Only the images get left out; everything else in the records is to be transcribed exactly.

--------

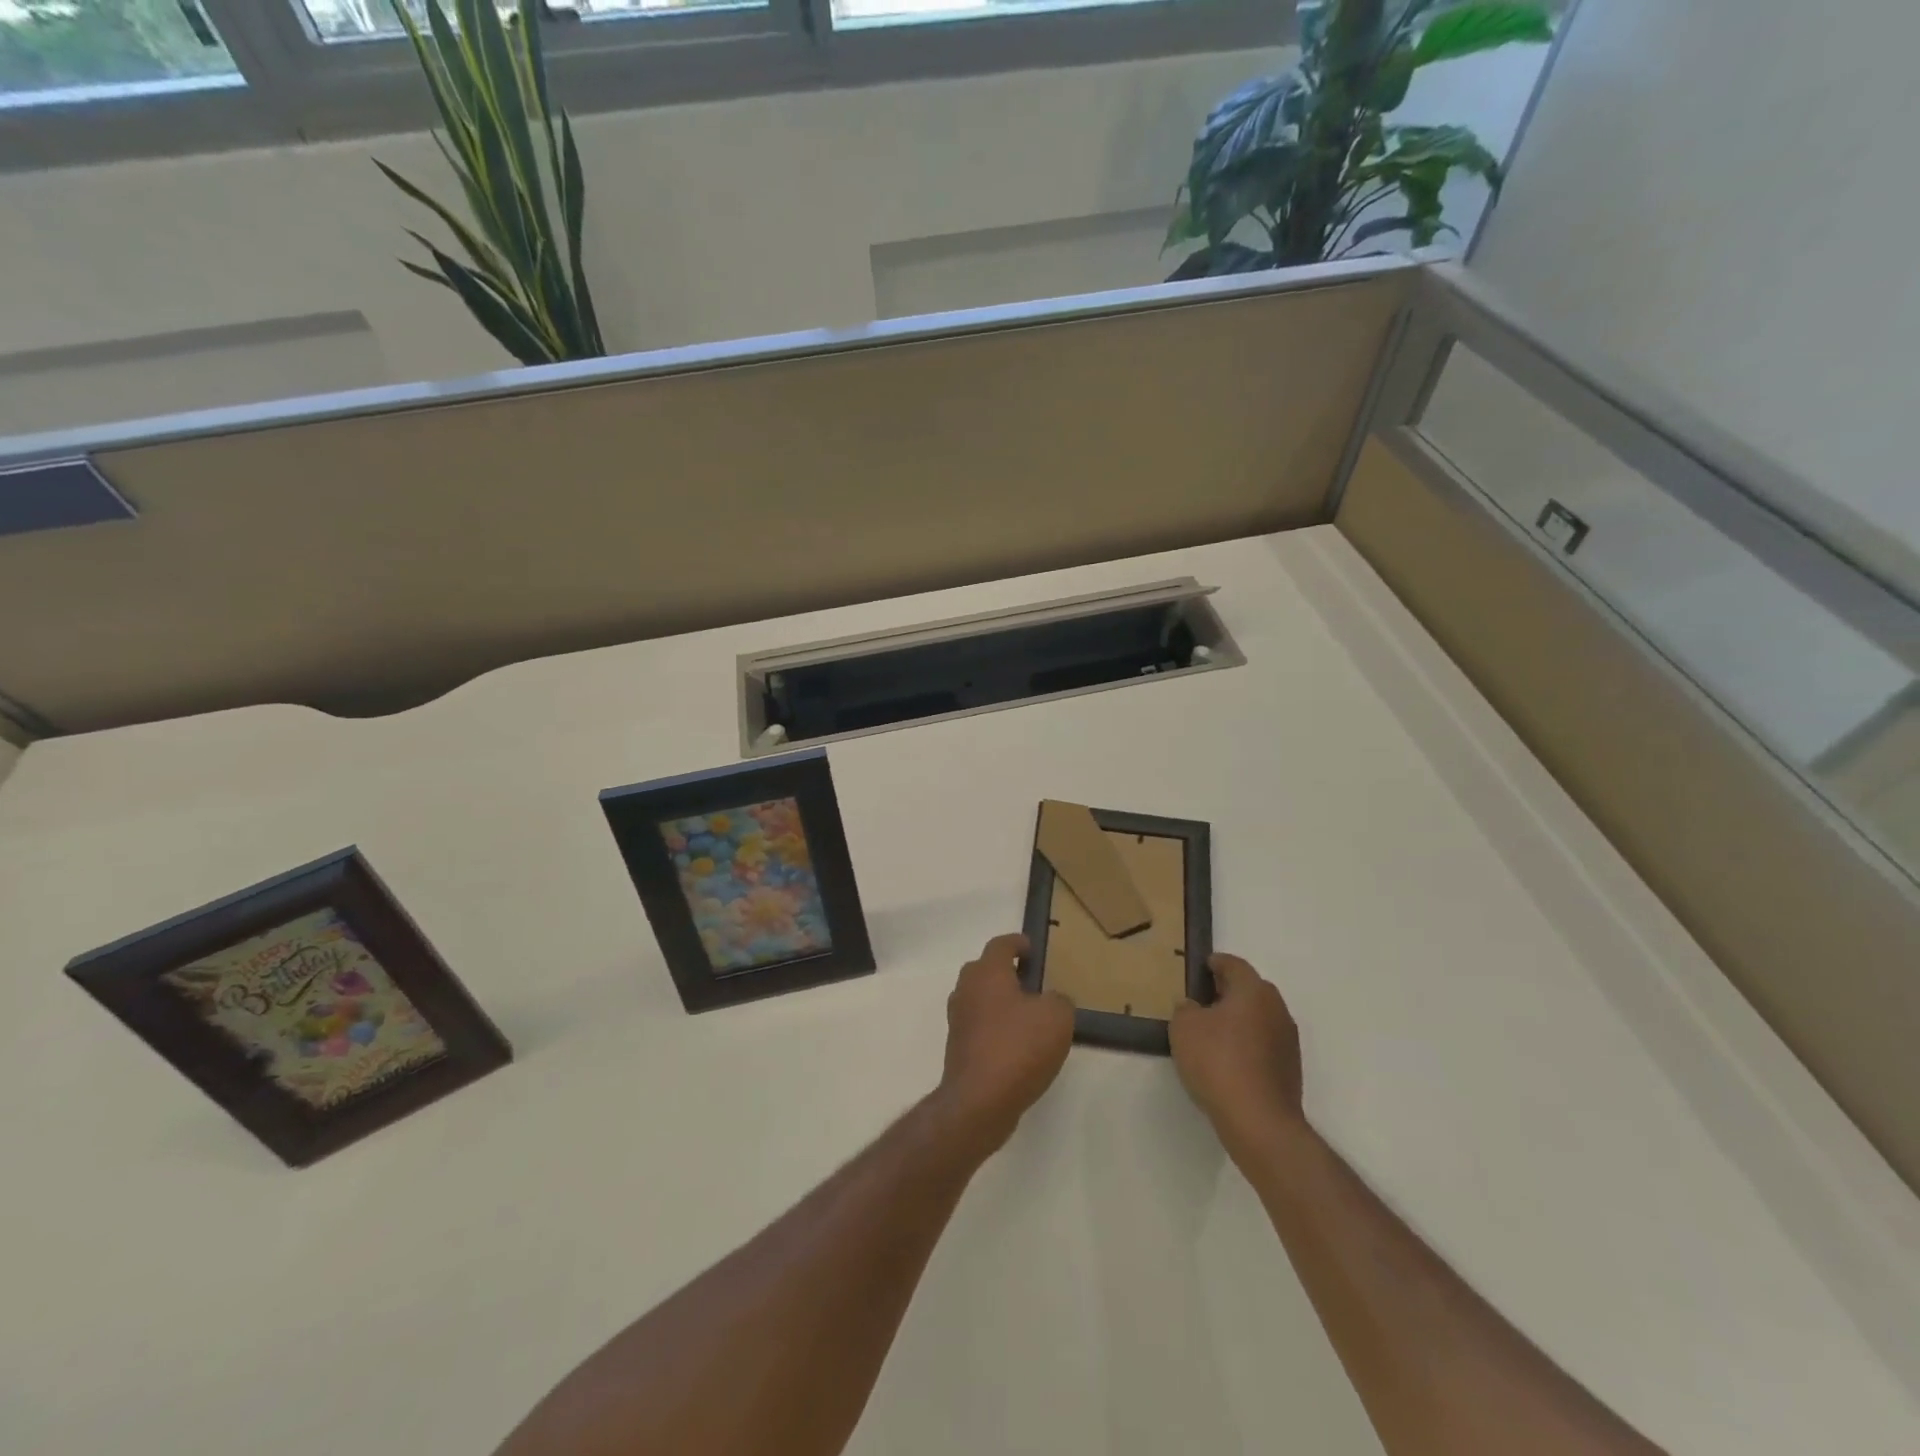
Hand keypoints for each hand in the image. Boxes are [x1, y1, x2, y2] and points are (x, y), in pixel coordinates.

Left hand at [936, 934, 1074, 1156]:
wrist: (979, 1100)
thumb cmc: (1018, 1047)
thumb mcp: (1057, 1017)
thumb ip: (1059, 1000)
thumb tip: (1052, 1001)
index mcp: (987, 972)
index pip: (1000, 945)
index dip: (1017, 943)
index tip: (1032, 948)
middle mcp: (966, 989)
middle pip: (985, 970)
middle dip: (1006, 972)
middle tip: (1032, 982)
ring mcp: (959, 1020)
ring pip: (980, 999)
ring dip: (1000, 1001)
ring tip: (1029, 1016)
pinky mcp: (958, 1048)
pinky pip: (979, 1026)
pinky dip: (996, 1027)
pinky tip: (1017, 1044)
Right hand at [1170, 953, 1306, 1156]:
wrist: (1259, 1121)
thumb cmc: (1218, 1062)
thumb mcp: (1184, 1028)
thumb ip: (1185, 1009)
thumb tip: (1194, 1007)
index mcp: (1253, 991)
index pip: (1234, 965)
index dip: (1216, 962)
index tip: (1202, 966)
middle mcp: (1276, 1009)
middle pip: (1251, 990)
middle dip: (1228, 990)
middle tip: (1203, 997)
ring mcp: (1287, 1040)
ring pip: (1259, 1017)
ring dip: (1239, 1018)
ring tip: (1213, 1031)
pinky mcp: (1290, 1068)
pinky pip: (1264, 1043)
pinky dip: (1248, 1043)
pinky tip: (1228, 1059)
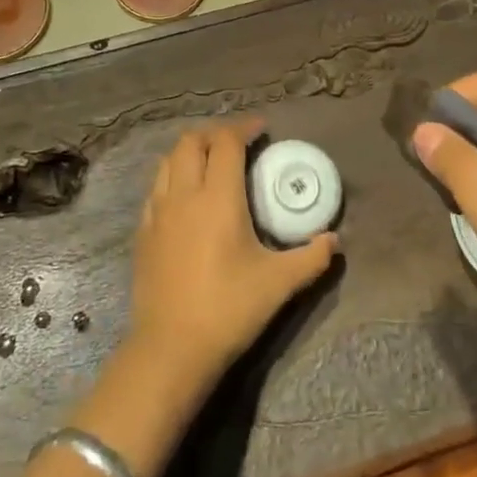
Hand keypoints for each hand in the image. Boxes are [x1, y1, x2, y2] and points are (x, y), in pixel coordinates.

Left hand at [128, 122, 337, 388]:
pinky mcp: (143, 233)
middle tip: (237, 143)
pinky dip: (172, 177)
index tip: (261, 129)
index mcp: (217, 198)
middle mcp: (184, 194)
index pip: (226, 142)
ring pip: (168, 161)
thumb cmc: (228, 310)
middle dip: (215, 133)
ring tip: (211, 162)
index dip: (244, 128)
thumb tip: (334, 240)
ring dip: (191, 151)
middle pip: (191, 141)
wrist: (170, 349)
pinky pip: (156, 188)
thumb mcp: (279, 284)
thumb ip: (311, 258)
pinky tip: (185, 197)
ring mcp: (158, 212)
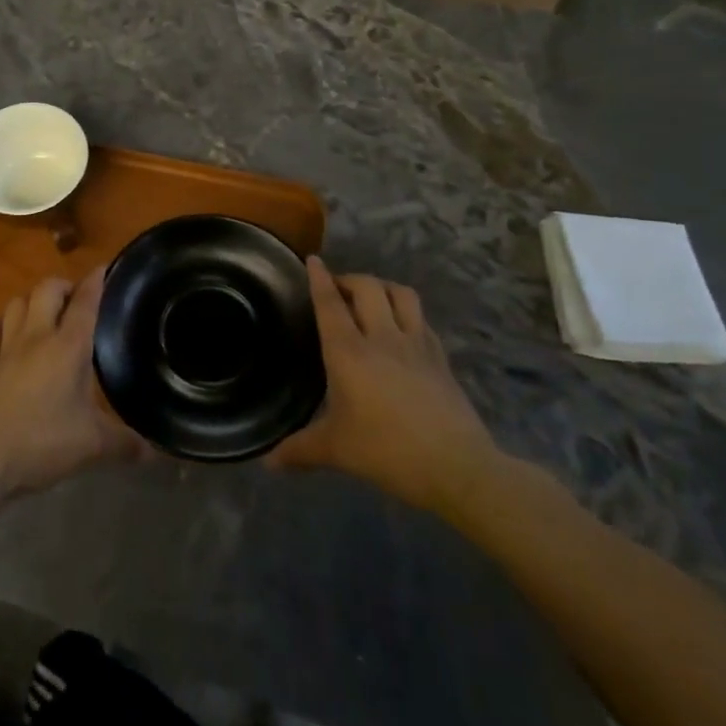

--------

(YOUR SOLUTION):
Hand keypoints for each hand in the image. Boxes are [x1, y1, x2, y2] and points are (x, y), in pixel coordinates.

Left hand at [936, 934, 1074, 1156]:
wrist: (979, 1100)
thumb cmc: (1018, 1047)
thumb mcp: (1057, 1017)
thumb ip: (1059, 1000)
thumb tip: (1052, 1001)
index mcp: (987, 972)
index pip: (1000, 945)
index dip: (1017, 943)
index tip: (1032, 948)
middle mcp: (966, 989)
middle pip: (985, 970)
middle dip: (1006, 972)
middle tip: (1032, 982)
ring mcp: (959, 1020)
ring pip: (980, 999)
ring dip: (1000, 1001)
ring tip: (1029, 1016)
pinky mcp: (958, 1048)
pinky pip: (979, 1026)
pinky dip: (996, 1027)
pinky tip: (1017, 1044)
Right hand at [1170, 953, 1306, 1156]:
wrist: (1259, 1121)
thumb cmc: (1218, 1062)
thumb mcp: (1184, 1028)
thumb ip: (1185, 1009)
thumb tip: (1194, 1007)
index mcp: (1253, 991)
index pip: (1234, 965)
index dip: (1216, 962)
index tip: (1202, 966)
middle mcp: (1276, 1009)
middle pip: (1251, 990)
middle dip: (1228, 990)
middle tip: (1203, 997)
ring mcp: (1287, 1040)
ring pip: (1259, 1017)
ring dip: (1239, 1018)
ring tip: (1213, 1031)
pinky mcp: (1290, 1068)
pinky pip: (1264, 1043)
pinky dip: (1248, 1043)
pinky tip: (1228, 1059)
Hand keypoints for each hand in the image. Boxes are [x1, y1, x2, y2] and points are (x, y), in pixel coordinates.

Left hand at [128, 122, 337, 388]:
pinky mcp: (143, 233)
middle tip: (237, 143)
pinky dip: (172, 177)
index tip: (261, 129)
index mcp: (217, 198)
middle mcp: (184, 194)
index pip: (226, 142)
ring pip: (168, 161)
thumb cmc: (228, 310)
middle dip: (215, 133)
ring tip: (211, 162)
index dip: (244, 128)
thumb tip: (334, 240)
ring dip: (191, 151)
middle pip: (191, 141)
wrist: (170, 349)
pinky pip: (156, 188)
thumb mcp: (279, 284)
thumb ip: (311, 258)
pinky tip: (185, 197)
ring mcp: (158, 212)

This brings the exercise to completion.